PARIS : Le projet d'épreuve de mathématiques en classe de première pour l'an prochain, qui vise à mettre en œuvre le « choc des savoirs » annoncé par l'ex-ministre de l'Éducation nationale Gabriel Attal, a été présenté mardi devant une instance consultative de l'Éducation nationale, étape-clé avant sa publication.

Le Conseil supérieur de l'éducation (CSE, qui rassemble syndicats, associations de parents, collectivités, etc.) a majoritairement voté contre le projet de décret et d'arrêté instaurant cette « épreuve terminale de culture mathématique aux baccalauréats général et technologique ».

Ils ont recueilli 0 voix pour, 27 contre, 31 abstentions et 4 refus de prendre part au vote (l'administration ne votant pas dans cette instance), un vote indicatif qui n'empêche pas la mise en œuvre de la réforme, selon des sources syndicales.

Cette épreuve écrite d'une durée de deux heures, qui entrera en vigueur au printemps 2026, sera « affectée d'un coefficient 2 » (points pris sur l’épreuve du Grand oral en terminale), selon ces textes, consultés par l'AFP.

L'ex-ministre de l'Éducation nationale, Gabriel Attal, avait annoncé en décembre 2023 la création de cet examen sur le modèle de l'épreuve anticipée de français pour le baccalauréat en fin de première, un projet confirmé en novembre 2024 par sa successeure, Anne Genetet.

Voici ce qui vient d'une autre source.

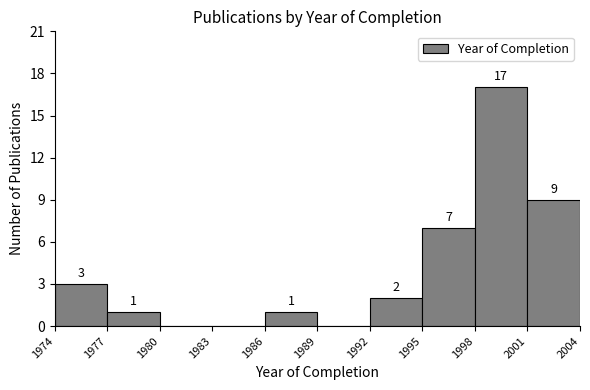

Which range on the x-axis has the tallest bar?

1998 to 2001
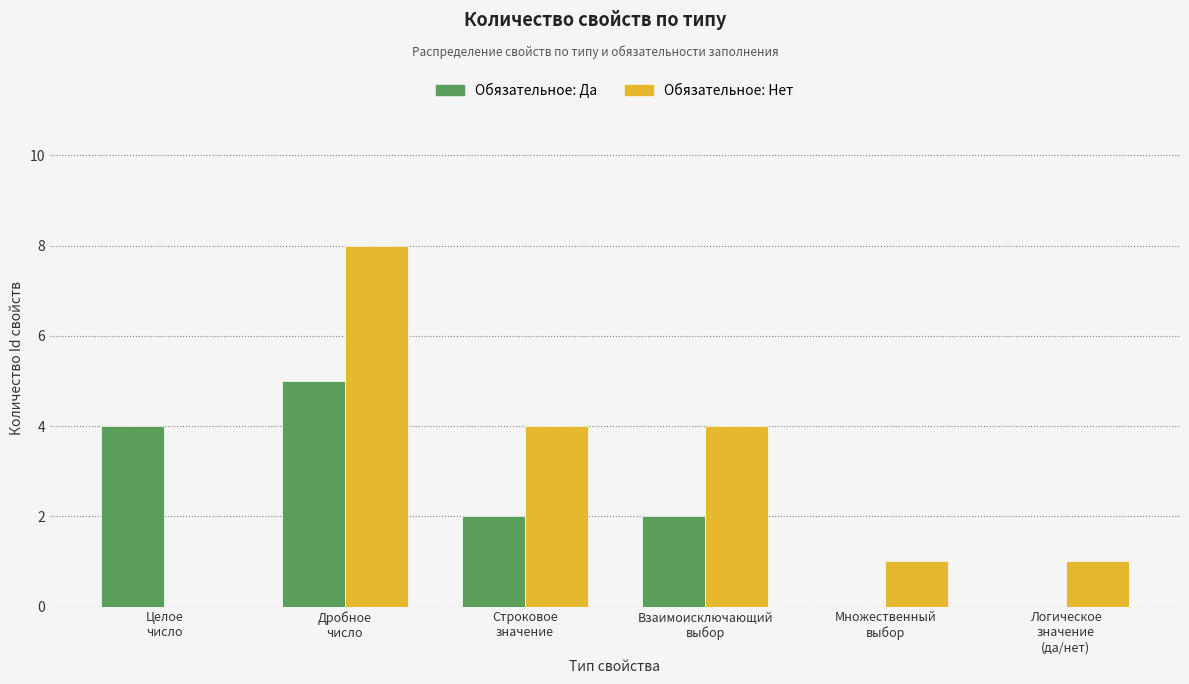

Reading right to left, list all the values displayed in this chart.

Обязательное: Да: Логическое
значение
(да/нет)=0	Множественный
выбор=0	Взаимоисключающий
выбор=2	Строковое
значение=2	Дробное
число=5	Целое
число=4
Обязательное: Нет: Логическое
значение
(да/нет)=1	Множественный
выбор=1	Взаимоисключающий
выбор=4	Строковое
значение=4	Дробное
число=8	Целое
число=0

Sophie Vénétitay, secrétaire générale du Snes-FSU, principal syndicat du second degré (collèges et lycées), qualifie auprès de l'AFP la mesure de « rafistolage supplémentaire du bac Blanquer », décidé en 2019 par l'ex-ministre Jean-Michel Blanquer.

Pour Jérôme Fournier, secrétaire national du SE Unsa, la nouvelle épreuve « alourdit la fin de l'année pour les élèves et les correcteurs ».

La première partie, qui est commune à tous les élèves, sera sous forme de QCM et pourrait être corrigée automatiquement, ce à quoi « de nombreuses organisations syndicales sont opposées », a-t-il ajouté, tandis que la deuxième partie devrait consister en des résolutions de problèmes.

Des projets de textes ont par ailleurs été votés au CSE relatif à « la mise en place du +parcours renforcé+ en classe de seconde générale et technologique » ou professionnelle à partir de la rentrée 2026, avec trois votes pour, 45 contre et 13 abstentions.

Mis en place par la ministre Élisabeth Borne, ce parcours est destiné aux élèves n’ayant pas obtenu le diplôme du brevet. Son organisation relèvera « de l’autonomie de l’établissement sur la base indicative de deux heures hebdomadaires sur tout ou partie de l’année », selon le projet d'arrêté.

Sophie Vénétitay déplore « une coquille vide » tandis que Tristan Brams (CFDT Éducation) regrette l'absence de « moyens supplémentaires ».